### PROBLEM
Restating the data word for word is all that is required.

MATERIAL TO PROCESS Block Start

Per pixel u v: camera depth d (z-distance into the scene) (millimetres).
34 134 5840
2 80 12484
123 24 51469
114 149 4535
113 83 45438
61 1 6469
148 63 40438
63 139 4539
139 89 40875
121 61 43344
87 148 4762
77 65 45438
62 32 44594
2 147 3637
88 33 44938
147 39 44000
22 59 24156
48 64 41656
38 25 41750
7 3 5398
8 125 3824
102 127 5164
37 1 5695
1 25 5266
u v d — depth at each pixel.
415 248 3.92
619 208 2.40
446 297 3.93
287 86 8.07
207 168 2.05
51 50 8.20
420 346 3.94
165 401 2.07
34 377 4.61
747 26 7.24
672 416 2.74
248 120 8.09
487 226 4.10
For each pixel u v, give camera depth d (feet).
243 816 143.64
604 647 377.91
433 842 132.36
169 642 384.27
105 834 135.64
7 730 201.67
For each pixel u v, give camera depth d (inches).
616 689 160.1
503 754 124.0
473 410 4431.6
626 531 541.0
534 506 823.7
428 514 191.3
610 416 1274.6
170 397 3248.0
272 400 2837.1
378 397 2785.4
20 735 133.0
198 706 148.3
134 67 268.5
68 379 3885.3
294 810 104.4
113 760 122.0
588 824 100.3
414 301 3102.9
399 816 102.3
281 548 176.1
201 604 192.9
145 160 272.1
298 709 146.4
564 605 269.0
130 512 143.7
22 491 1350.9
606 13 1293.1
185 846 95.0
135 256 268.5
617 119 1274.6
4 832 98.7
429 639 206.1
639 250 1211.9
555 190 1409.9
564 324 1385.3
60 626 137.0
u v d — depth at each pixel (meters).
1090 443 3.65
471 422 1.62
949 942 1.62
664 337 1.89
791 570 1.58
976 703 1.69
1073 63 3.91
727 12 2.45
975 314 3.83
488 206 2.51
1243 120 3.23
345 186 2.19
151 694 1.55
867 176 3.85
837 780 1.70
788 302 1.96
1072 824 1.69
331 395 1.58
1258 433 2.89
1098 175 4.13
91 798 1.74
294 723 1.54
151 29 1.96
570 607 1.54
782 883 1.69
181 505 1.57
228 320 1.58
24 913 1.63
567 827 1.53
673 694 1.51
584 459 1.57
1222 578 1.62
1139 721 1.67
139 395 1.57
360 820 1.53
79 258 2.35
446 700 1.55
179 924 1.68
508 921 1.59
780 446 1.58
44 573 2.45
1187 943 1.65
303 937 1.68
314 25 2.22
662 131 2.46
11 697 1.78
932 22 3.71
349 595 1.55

MATERIAL TO PROCESS Block End

### ANSWER SPACE
Per pixel u v: camera depth d (z-distance into the scene) (millimetres).
34 134 5840
2 80 12484
123 24 51469
114 149 4535
113 83 45438
61 1 6469
148 63 40438
63 139 4539
139 89 40875
121 61 43344
87 148 4762
77 65 45438
62 32 44594
2 147 3637
88 33 44938
147 39 44000
22 59 24156
48 64 41656
38 25 41750
7 3 5398
8 125 3824
102 127 5164
37 1 5695
1 25 5266
u v d — depth at each pixel.
415 248 3.92
619 208 2.40
446 297 3.93
287 86 8.07
207 168 2.05
51 50 8.20
420 346 3.94
165 401 2.07
34 377 4.61
747 26 7.24
672 416 2.74
248 120 8.09
487 226 4.10
For each pixel u v, give camera depth d (feet).
243 816 143.64
604 647 377.91
433 842 132.36
169 642 384.27
105 834 135.64
7 730 201.67
For each pixel u v, give camera depth d (inches).
616 689 160.1
503 754 124.0
473 410 4431.6
626 531 541.0
534 506 823.7
428 514 191.3
610 416 1274.6
170 397 3248.0
272 400 2837.1
378 397 2785.4
20 735 133.0
198 706 148.3
134 67 268.5
68 379 3885.3
294 810 104.4
113 760 122.0
588 824 100.3
414 301 3102.9
399 816 102.3
281 548 176.1
201 604 192.9
145 160 272.1
298 709 146.4
564 605 269.0
130 512 143.7
22 491 1350.9
606 13 1293.1
185 846 95.0
135 256 268.5
617 119 1274.6
4 832 98.7
429 639 206.1
639 250 1211.9
555 190 1409.9
564 324 1385.3
60 626 137.0
u v d — depth at each pixel (meters).
1090 443 3.65
471 422 1.62
949 942 1.62
664 337 1.89
791 570 1.58
976 703 1.69
1073 63 3.91
727 12 2.45
975 314 3.83
488 206 2.51
1243 120 3.23
345 186 2.19
151 694 1.55
867 176 3.85
837 780 1.70
788 302 1.96
1072 824 1.69
331 395 1.58
1258 433 2.89
1098 175 4.13
91 798 1.74
294 723 1.54
151 29 1.96
570 607 1.54
782 883 1.69
181 505 1.57
228 320 1.58
24 913 1.63
567 827 1.53
673 694 1.51
584 459 1.57
1222 578 1.62
1139 721 1.67
139 395 1.57
360 820 1.53
79 258 2.35
446 700 1.55
179 924 1.68
508 921 1.59
780 446 1.58
44 573 2.45
1187 943 1.65
303 937 1.68
314 25 2.22
662 131 2.46
11 697 1.78
932 22 3.71
349 595 1.55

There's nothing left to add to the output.